The amount of technical detail contained in this novel is absolutely staggering. Science fiction fans talk about “world creation” as a prerequisite for a really good book. In both Snowcrash and The Diamond Age, Stephenson was able to take the already-hackneyed conventions of cyberpunk and cybersteam and turn them into something rich and strange. In this text, his cheerful conflation of fiction, history, and high-tech journalism can make your head spin—and not always in the best of ways. If you’re free of paranoia about who has access to your bank account and e-mail, you won’t be by the time you finish this novel.

The book often hints at a hidden text (or texts?) below its surface: in-jokes, and conspiracies, and secret histories. Here’s an example: Is it just a humorous detail that Randy is fetishistically obsessed with Cap’n Crunch cereal? Perhaps. But knowing that “Captain Crunch” was the alias of one of the most famous of all proto-hackers, a “phone phreak” who figured out that a cereal-prize plastic whistle duplicated a Bell phone code, lends credence to the nagging suspicion that Cryptonomicon is filled with any number of obsessive in-house codes. It’s got “cult status” writ large all over it, and one can imagine that a lot of Web sites will be devoted to uncovering its intricacies in the months to come.

Another reason this book is bound to be a hit with the geek brigade is that a good portion of the characters, including Alan Turing, Waterhouse, his grandson Randy, and his business counterparts, are full-fledged geeks themselves. In fact, between the professional soldiers and professional number crunchers, there’s not a lot of room left for anyone else in the book—particularly convincing female characters.

But while scientists, cryptographers, and assorted other types will undoubtedly have a blast, what about the rest of us, even those of us (and I name no names) who may have lost their interest in math sometime around high school algebra?

H.G. Wells, the father of modern science fiction, once countered criticism of his novels by claiming that he was a journalist, not a novelist. When one is in the midst of wading through several pages of Cryptonomicon that describe how Van Ecker Phreaking (a method of “tapping” the radio signals emitted from a computer) works, or a description of how a video monitor displays information, one suspects that Stephenson might try to hide behind the same claim. How interesting will this information be to people in 20 years, let alone five? Does Stephenson care? His subject matter may seem to indicate he doesn’t, but his inherent ability as a writer argues otherwise. He’s a good enough stylist that his books should still be pleasurable long after the techno-thrillers of such hacks as Tom Clancy have turned to brittle brown remainder ware.

I was surprised but pleased to find that Stephenson’s ultimate aim in this book is not to just go on a treasure hunt, but to ask what the value of such a treasure might be. What’s the worth of all this high tech, aside from Lake Washington millionaires being able to build houses that defy the Ludicrously Oversized Home Ordinance? (There’s a hilarious parody of such a figure in Chester, gaming-geek-turned-magnate, whose house contains the remounted remains of a blown-up 747, carefully cleaned of the original victims.)
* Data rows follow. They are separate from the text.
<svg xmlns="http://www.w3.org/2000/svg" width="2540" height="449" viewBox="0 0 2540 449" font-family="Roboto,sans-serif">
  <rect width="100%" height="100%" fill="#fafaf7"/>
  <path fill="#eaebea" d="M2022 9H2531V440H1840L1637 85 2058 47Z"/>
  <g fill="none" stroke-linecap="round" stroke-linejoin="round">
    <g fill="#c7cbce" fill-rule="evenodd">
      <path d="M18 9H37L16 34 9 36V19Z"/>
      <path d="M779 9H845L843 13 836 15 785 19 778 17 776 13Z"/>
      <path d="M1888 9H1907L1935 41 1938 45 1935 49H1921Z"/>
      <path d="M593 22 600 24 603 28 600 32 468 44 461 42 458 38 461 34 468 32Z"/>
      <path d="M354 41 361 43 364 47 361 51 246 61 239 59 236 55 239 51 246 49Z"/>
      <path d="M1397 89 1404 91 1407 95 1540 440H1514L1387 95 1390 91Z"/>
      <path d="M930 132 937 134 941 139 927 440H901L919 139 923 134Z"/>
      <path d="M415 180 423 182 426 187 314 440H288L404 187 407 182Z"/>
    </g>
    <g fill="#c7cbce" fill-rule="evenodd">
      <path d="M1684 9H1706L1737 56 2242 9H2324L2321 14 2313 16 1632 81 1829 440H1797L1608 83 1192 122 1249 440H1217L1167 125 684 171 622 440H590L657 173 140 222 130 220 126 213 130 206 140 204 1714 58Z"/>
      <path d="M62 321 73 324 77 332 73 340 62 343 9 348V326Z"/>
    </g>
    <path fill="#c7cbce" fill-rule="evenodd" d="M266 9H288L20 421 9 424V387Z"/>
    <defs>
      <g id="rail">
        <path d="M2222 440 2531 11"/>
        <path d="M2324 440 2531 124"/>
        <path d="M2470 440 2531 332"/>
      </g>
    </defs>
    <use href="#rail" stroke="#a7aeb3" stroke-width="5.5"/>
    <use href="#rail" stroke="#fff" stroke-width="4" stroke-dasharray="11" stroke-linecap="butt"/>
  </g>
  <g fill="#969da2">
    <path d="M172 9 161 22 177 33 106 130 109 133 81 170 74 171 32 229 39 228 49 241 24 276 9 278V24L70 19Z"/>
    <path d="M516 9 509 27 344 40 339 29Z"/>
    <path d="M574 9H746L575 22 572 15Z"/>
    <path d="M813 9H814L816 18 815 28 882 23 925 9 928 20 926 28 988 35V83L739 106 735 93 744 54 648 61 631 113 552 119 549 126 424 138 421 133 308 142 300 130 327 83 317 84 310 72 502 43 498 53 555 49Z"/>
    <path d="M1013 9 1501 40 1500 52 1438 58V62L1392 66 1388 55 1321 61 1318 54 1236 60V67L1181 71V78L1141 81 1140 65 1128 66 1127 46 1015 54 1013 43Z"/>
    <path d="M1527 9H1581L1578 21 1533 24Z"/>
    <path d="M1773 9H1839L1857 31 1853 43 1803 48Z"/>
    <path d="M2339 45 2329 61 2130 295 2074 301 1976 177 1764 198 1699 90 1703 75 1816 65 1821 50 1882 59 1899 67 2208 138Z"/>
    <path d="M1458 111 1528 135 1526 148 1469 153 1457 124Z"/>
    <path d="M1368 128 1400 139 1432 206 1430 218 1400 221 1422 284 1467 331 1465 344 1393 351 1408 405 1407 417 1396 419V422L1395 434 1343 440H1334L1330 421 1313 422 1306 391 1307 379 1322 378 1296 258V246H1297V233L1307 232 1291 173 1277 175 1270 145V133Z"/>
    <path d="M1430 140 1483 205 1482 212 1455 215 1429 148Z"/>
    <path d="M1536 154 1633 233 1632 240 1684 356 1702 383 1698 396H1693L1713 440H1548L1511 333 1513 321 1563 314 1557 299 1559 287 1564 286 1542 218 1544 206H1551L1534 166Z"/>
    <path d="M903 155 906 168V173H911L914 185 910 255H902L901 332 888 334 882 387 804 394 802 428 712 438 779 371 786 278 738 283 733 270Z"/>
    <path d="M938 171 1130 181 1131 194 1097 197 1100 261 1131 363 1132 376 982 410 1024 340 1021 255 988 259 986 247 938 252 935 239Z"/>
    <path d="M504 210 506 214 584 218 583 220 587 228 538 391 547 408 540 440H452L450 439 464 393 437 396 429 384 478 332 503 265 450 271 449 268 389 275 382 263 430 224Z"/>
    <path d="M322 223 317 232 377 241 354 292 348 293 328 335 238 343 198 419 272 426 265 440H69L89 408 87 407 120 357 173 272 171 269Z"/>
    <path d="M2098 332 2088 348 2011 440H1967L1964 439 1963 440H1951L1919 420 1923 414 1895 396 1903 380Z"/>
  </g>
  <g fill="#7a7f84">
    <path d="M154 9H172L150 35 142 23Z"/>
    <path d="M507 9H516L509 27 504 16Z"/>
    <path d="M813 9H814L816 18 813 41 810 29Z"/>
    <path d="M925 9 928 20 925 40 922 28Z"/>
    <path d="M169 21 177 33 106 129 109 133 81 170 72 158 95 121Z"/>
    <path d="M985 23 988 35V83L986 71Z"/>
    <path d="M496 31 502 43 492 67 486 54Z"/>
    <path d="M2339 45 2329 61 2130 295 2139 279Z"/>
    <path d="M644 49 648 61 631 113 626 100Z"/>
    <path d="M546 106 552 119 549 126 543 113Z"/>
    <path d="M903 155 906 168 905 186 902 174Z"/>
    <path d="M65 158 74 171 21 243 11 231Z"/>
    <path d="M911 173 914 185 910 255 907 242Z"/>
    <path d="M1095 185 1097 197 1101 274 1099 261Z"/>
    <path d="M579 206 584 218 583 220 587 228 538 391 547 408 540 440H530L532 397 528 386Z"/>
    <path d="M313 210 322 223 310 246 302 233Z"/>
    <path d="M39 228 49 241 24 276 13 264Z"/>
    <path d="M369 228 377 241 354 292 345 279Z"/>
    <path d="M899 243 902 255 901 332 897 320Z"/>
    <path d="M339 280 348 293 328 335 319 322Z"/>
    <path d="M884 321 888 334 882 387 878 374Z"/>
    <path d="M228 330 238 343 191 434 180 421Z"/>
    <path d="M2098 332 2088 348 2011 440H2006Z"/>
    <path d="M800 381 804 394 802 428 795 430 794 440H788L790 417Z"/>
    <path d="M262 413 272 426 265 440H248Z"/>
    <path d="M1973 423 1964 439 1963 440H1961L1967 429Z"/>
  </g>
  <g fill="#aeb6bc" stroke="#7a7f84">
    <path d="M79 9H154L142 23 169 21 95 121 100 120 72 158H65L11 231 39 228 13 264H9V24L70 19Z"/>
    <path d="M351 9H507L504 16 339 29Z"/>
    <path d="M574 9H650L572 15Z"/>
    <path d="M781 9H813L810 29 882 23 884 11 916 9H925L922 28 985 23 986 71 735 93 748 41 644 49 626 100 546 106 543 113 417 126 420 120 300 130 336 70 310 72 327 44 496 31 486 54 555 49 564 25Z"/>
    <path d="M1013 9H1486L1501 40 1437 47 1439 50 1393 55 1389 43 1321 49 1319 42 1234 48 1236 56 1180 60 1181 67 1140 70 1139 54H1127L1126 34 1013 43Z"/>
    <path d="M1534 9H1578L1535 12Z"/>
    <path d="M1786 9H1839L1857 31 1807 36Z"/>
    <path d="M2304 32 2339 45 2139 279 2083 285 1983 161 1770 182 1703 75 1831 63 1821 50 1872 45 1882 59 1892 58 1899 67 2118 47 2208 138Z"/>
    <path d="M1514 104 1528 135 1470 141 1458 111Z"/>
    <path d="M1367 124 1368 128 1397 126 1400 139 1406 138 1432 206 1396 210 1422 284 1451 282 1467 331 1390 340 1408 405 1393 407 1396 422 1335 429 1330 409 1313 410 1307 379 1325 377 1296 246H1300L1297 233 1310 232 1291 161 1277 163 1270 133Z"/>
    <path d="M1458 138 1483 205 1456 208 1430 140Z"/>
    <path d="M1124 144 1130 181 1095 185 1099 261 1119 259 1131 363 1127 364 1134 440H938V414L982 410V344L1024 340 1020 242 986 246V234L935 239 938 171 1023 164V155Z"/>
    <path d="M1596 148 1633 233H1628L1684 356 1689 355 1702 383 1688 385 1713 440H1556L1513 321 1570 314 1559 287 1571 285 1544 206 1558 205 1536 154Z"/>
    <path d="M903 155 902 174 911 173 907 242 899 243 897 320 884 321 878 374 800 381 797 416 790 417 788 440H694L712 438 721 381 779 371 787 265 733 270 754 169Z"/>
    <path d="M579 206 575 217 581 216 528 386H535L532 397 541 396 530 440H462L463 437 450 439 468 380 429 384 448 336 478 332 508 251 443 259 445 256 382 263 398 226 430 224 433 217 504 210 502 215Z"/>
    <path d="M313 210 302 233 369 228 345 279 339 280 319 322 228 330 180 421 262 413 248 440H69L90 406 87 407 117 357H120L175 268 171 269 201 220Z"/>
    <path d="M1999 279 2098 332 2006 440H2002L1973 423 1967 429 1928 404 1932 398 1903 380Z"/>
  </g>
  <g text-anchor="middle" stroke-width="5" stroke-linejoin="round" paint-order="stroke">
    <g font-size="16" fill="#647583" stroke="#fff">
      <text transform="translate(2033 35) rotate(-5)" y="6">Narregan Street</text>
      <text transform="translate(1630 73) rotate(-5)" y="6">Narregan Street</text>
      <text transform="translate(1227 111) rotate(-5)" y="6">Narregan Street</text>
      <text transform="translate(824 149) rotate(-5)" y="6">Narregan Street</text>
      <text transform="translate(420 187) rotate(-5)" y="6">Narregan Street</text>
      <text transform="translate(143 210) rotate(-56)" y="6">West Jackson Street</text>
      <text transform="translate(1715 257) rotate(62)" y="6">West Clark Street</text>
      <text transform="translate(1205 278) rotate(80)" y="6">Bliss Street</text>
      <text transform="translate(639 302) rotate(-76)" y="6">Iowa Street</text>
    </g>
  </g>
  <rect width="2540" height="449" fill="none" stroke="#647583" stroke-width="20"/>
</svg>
On its most profound level, Cryptonomicon exemplifies the proposition not only that all language is code, but that ultimately all human interchange, from the immensely complex (global warfare, cyberbanking) to the intensely personal (romance, friendship), is coded information. For a novel so filled with covetous descriptions of the latest high-tech wonders, it eventually turns out to contain a highly moral message about how certain individuals must take arms against the inhumanity and brutishness of war and oppression with the sly cleverness of applied knowledge.


John Longenbaugh is the theater critic for ‘Seattle Weekly.’